Grant Making to Improve Organizational Efficiency
January 23, 2003 | Read Time: 1 minute
Strengthening Nonprofit Performance: a Funder’s Guide to Capacity Building, by Paul Connolly and Carol Lukas, Foundations are increasingly supporting not just the programs of nonprofit organizations, but also projects to improve their organizational efficiency, the authors write.
Paul Connolly is senior vice president of the Conservation Company, in New York, which provides management consulting to nonprofit groups; Carol Lukas is director of national services at the Wilder Center for Communities, a program of the Amherst H. Wilder Foundation, in St. Paul.
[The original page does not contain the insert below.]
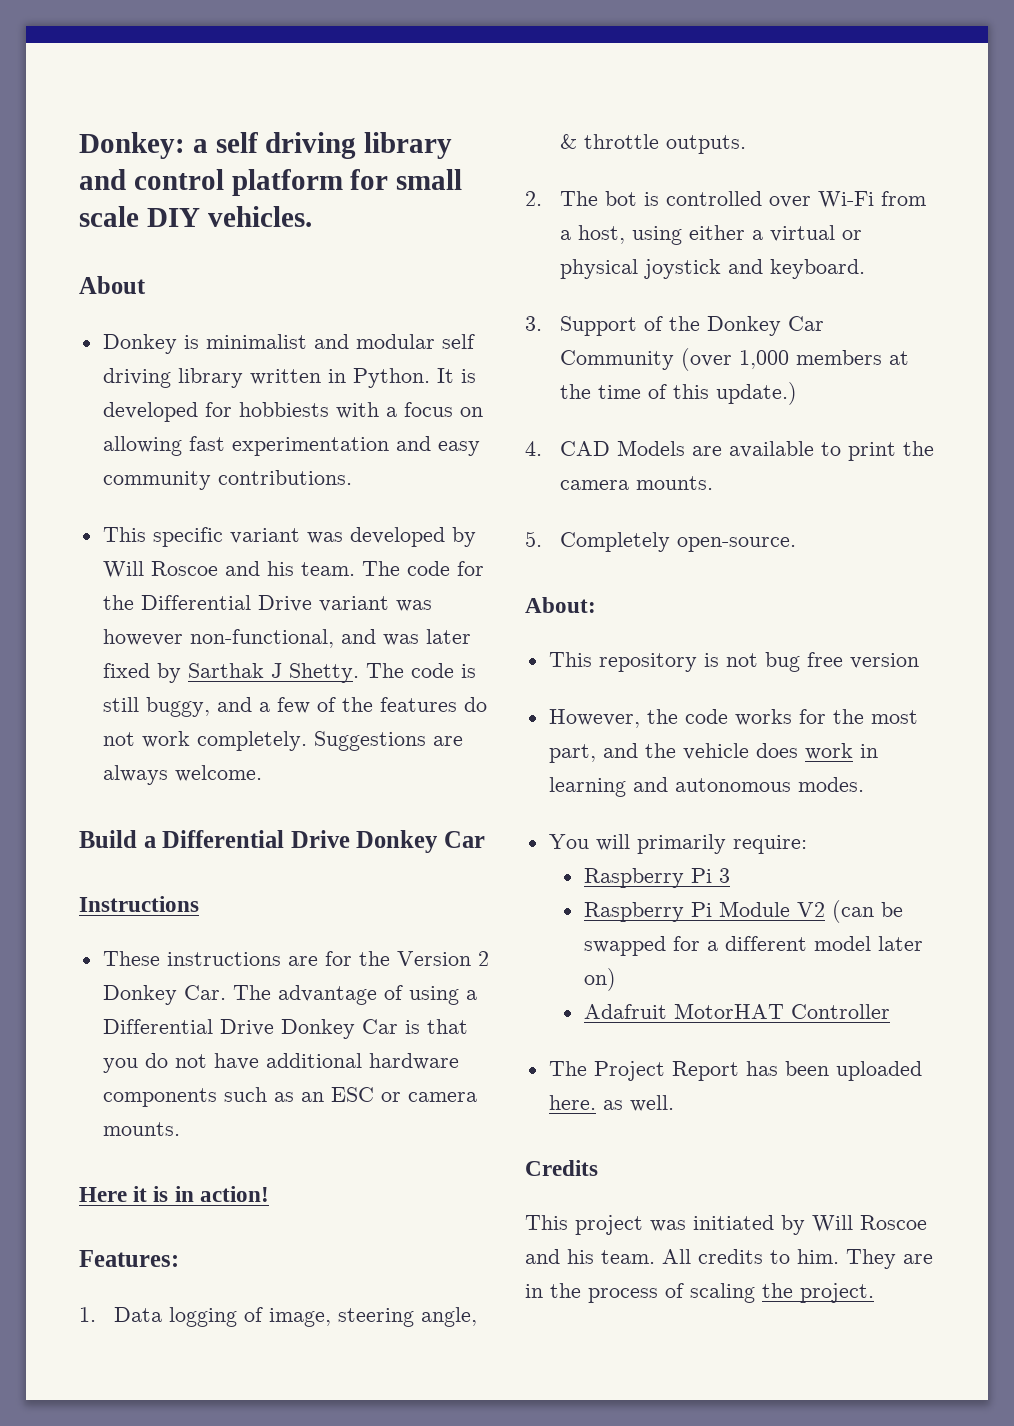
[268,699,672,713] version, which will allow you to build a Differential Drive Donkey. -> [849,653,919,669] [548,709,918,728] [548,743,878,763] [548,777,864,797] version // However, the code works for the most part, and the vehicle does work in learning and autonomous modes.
Their book offers advice for grant makers who want to help charities improve their management and governance practices to better carry out their missions. It outlines the strengths and challenges of methods that foundations have tried—including making operating-support grants, financing research and conferences about the best practices of different types of charities, and providing direct management assistance. Costs of such projects may vary greatly: examples cited include a project arranged by the Rinconda Ventures Foundation, in San Francisco, that mobilized volunteers to provide free consulting services to charities, and a $750,000 investment by the Edyth Bush Charitable Foundation, in Winter Park, Fla., to establish a Nonprofit Leadership Center.
An appendix includes a series of worksheets designed to help grant makers assess the needs of nonprofit groups in their regions and to develop budgets and evaluation plans for efforts to help charities improve their operations.